KUTIPAN -

◆ ◆ ◆ ◆ ◆ ◆ ◆

Pemungutan pajak oleh negara terhadap masyarakat seolah dijadikan hal yang lumrah di negeri ini. Pasalnya, di negeri ini pajak dijadikan sebagai sumber pemasukan yang paling dominan bagi APBN. Pajak menjadi salah satu pos pemasukan negara yang dibebankan kepada warga negara dalam berbagai bentuk. Menurutnya, kenaikan PPN adalah salah satu cara untuk menjaga kesehatan APBN Indonesia. Karena, mau tidak mau APBN harus terus dijaga kesehatannya secara konsisten oleh pemerintah. Hal semacam ini memang akan menjadi suatu keniscayaan, karena sistem yang diterapkan di negeri ini adalah sistem Kapitalisme.
Padahal, ketika pajak dijadikan sumber pemasukan utama negara, maka sesungguhnya hal itu telah memaksa masyarakat untuk bisa hidup mendiri. Sehingga, masyarakat terpaksa harus berjuang sendiri untuk memenuhi berbagai kebutuhannya. Hal ini dikarenakan, di dalam sistem Kapitalisme, negara tidak berperan sebagai ra'in (pengurus) rakyat. Sehingga, urusan rakyat akan terabaikan terlebih lagi jika mereka adalah rakyat biasa. Akan tetapi, sistem Kapitalisme justru menjadikan negara berperan sebagai regulator dan fasilitator bagi pemilik modal. Sehingga, negara hanya akan memberikan pelayanan terbaiknya ketika berhadapan dengan para oligarki. Sebaliknya, negara cenderung abai jika berhadapan dengan rakyat biasa.
Kewajiban membayar pajak untuk semua elemen masyarakat, tentunya sangat menyengsarakan rakyat. Rakyat dibuat disforia (tidak bahagia) dengan kebijakan dalam sistem Kapitalisme ini. Karena, rakyat dipaksa dan dibiasakan untuk melakukan sesuatu yang hakikatnya justru mendzolimi diri mereka sendiri. Bagaiamana tidak? Di tengah mereka harus berjuang mati-matian untuk bertahan hidup, mereka juga harus menyisihkan uangnya untuk membayar pajak. Bahkan, yang membuat hati semakin tersayat, adalah ketika mereka sampai telat atau tidak membayar pajak, maka segala urusan mereka akan sengaja dihambat dan dipersulit. Hal ini tentunya merupakan salah satu bentuk kedzoliman besar yang menimpa mereka.
Berbeda dengan sistem Islam. Islam dengan segenap aturannya yang sempurna, telah memberikan aturan terbaik bagi segala urusan kehidupan manusia, termasuk dalam hal pajak. Pajak dalam sistem Islam, biasa dikenal dengan istilah "Dharibah". Dharibah merupakan salah satu sumber pemasukan untuk Baitul maal. Konsep dharibah (pajak) dalam sistem Islam itu berbeda dengan pajak dalam sistem kapitalis. Dalam sistem Islam, dharibah bukanlah sumber pemasukan Baitul maal yang utama. Melainkan, dharibah justru dijadikan opsi yang paling terakhir, bahkan itu pun jika ada kebutuhan yang sangat mendesak dan penting.

◆ ◆ ◆ ◆ ◆ ◆ ◆

Catatan garis batas wilayah bernama -
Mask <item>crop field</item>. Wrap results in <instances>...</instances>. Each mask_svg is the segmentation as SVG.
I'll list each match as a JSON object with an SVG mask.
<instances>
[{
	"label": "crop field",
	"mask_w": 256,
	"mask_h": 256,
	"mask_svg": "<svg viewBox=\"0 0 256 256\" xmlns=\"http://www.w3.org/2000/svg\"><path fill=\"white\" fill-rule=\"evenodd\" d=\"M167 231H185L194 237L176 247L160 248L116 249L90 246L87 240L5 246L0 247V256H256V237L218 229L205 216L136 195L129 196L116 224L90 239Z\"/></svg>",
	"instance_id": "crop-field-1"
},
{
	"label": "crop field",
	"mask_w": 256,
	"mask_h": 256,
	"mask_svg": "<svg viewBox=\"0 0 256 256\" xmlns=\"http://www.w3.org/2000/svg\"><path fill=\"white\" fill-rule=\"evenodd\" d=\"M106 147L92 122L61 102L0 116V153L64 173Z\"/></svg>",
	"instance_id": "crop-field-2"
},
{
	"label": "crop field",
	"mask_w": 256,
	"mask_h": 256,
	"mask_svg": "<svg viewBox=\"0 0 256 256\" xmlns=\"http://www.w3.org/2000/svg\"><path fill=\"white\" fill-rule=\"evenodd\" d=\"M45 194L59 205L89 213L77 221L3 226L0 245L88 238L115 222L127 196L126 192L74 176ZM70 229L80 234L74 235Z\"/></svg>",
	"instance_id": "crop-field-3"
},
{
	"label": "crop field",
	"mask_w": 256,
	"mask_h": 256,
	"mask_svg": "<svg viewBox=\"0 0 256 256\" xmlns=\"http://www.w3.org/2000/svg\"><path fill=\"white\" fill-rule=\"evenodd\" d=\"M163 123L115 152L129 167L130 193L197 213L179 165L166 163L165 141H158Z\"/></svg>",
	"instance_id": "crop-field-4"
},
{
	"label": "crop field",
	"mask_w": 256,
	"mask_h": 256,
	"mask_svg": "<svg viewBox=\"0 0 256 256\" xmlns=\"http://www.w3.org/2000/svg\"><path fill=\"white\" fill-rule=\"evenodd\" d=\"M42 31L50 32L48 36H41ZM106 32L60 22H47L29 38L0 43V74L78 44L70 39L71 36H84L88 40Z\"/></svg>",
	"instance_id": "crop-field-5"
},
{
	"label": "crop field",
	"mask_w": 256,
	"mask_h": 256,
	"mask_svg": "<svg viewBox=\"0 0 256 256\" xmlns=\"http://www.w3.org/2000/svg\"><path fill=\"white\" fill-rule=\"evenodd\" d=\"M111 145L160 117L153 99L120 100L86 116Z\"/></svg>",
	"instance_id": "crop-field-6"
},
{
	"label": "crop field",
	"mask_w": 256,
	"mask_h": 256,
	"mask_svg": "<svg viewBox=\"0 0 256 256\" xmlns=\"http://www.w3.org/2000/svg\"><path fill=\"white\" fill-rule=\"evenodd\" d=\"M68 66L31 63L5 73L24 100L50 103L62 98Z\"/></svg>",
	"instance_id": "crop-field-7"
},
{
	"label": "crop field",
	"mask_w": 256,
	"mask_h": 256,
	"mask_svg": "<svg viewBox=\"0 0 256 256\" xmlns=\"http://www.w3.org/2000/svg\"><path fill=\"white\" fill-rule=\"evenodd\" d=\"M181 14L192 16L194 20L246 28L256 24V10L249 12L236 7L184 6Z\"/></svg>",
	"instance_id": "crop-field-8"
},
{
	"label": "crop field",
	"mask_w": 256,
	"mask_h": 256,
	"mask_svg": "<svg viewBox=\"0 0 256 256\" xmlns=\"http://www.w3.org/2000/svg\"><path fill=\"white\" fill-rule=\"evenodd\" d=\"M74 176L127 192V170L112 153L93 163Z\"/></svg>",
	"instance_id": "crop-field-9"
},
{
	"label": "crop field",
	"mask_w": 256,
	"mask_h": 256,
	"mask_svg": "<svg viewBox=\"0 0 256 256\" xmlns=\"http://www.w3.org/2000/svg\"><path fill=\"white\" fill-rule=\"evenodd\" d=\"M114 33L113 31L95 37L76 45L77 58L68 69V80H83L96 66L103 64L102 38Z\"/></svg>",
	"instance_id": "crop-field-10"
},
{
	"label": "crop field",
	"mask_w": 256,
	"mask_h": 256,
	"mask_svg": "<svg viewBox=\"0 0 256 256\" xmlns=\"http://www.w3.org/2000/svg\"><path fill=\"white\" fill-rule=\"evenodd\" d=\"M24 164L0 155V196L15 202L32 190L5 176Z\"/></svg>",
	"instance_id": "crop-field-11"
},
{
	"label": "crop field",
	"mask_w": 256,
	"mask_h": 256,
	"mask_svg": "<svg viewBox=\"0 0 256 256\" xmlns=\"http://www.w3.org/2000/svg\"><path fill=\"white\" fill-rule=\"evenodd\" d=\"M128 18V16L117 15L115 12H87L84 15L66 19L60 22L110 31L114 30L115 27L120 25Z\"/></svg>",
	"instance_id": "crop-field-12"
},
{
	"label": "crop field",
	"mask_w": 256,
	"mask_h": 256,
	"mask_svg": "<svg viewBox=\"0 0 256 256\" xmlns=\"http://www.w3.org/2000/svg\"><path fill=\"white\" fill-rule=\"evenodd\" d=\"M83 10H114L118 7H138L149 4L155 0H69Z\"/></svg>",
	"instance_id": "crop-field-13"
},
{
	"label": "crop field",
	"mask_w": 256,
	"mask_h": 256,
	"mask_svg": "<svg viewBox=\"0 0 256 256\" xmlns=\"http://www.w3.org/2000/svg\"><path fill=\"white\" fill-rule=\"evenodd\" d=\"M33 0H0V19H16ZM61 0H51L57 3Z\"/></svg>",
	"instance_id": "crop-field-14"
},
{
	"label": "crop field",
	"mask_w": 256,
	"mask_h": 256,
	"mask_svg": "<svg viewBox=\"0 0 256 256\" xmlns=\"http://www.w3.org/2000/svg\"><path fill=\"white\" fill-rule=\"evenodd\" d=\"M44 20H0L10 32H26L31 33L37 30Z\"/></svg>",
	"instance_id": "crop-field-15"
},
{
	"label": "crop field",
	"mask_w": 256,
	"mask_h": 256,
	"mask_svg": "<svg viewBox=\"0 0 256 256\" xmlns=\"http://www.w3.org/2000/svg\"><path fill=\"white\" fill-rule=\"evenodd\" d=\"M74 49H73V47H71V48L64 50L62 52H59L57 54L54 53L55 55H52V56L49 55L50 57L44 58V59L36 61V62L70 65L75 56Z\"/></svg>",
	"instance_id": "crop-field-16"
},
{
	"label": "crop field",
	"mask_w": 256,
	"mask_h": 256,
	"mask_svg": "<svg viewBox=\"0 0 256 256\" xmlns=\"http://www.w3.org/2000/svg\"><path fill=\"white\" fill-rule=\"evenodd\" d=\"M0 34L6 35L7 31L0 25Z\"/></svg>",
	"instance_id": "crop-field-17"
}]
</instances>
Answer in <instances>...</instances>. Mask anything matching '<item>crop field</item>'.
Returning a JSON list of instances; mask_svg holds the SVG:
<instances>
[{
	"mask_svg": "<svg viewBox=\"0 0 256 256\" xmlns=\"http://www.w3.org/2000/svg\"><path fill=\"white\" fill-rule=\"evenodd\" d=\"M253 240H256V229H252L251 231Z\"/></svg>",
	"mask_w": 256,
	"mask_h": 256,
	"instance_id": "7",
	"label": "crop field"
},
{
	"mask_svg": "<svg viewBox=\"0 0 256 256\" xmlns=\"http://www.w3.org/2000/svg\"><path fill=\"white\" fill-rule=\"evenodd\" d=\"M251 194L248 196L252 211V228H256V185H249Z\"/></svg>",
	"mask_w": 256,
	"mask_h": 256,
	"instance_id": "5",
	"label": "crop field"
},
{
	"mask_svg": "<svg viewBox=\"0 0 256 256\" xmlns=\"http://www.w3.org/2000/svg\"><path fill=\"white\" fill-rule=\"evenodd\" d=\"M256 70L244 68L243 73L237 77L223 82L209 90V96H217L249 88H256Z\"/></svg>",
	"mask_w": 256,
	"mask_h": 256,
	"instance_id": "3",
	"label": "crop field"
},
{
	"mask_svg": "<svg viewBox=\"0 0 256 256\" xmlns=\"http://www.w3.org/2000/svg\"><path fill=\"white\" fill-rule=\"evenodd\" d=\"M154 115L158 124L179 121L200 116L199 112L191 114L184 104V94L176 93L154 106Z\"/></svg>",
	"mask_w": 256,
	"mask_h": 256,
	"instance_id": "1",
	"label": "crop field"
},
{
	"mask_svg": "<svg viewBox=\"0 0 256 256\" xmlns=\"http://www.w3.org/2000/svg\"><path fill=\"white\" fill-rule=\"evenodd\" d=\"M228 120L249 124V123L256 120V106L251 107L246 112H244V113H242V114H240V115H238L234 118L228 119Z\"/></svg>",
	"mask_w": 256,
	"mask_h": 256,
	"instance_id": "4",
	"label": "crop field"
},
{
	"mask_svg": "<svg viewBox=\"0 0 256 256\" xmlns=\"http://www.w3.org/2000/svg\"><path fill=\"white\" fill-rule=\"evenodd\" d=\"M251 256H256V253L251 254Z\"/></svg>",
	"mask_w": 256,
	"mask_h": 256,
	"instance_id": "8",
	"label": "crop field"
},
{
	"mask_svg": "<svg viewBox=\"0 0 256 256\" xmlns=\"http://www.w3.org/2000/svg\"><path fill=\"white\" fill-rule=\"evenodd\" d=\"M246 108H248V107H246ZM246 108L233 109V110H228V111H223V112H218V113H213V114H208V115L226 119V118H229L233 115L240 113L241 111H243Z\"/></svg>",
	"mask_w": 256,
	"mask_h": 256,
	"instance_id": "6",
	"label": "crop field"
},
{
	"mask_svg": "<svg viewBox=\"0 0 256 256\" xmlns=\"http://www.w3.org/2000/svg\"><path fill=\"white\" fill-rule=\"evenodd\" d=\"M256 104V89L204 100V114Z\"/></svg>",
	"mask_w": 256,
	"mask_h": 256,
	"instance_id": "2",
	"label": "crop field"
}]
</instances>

◆ ◆ ◆ ◆ ◆ ◆ ◆

BAGIAN LATIHAN -
[1] Jawab pertanyaan tentang kutipan soal pajak ini:
(a) Apa istilah yang biasa dipakai untuk pajak dalam sistem Islam?
(b) Dalam sistem Kapitalisme, negara berperan sebagai apa bagi pemilik modal?
(c) Apa yang terjadi pada urusan rakyat jika mereka telat atau tidak membayar pajak?
[2] Pilih dan salin setiap baris dari catatan yang memuat string "list". Huruf besar dan kecil dibedakan.

JAWABAN LATIHAN -
[1]
(a) Dharibah.
(b) Sebagai regulator dan fasilitator.
(c) Segala urusan mereka akan sengaja dihambat dan dipersulit.

[2]
I'll list each match as a JSON object with an SVG mask.
Returning a JSON list of instances; mask_svg holds the SVG:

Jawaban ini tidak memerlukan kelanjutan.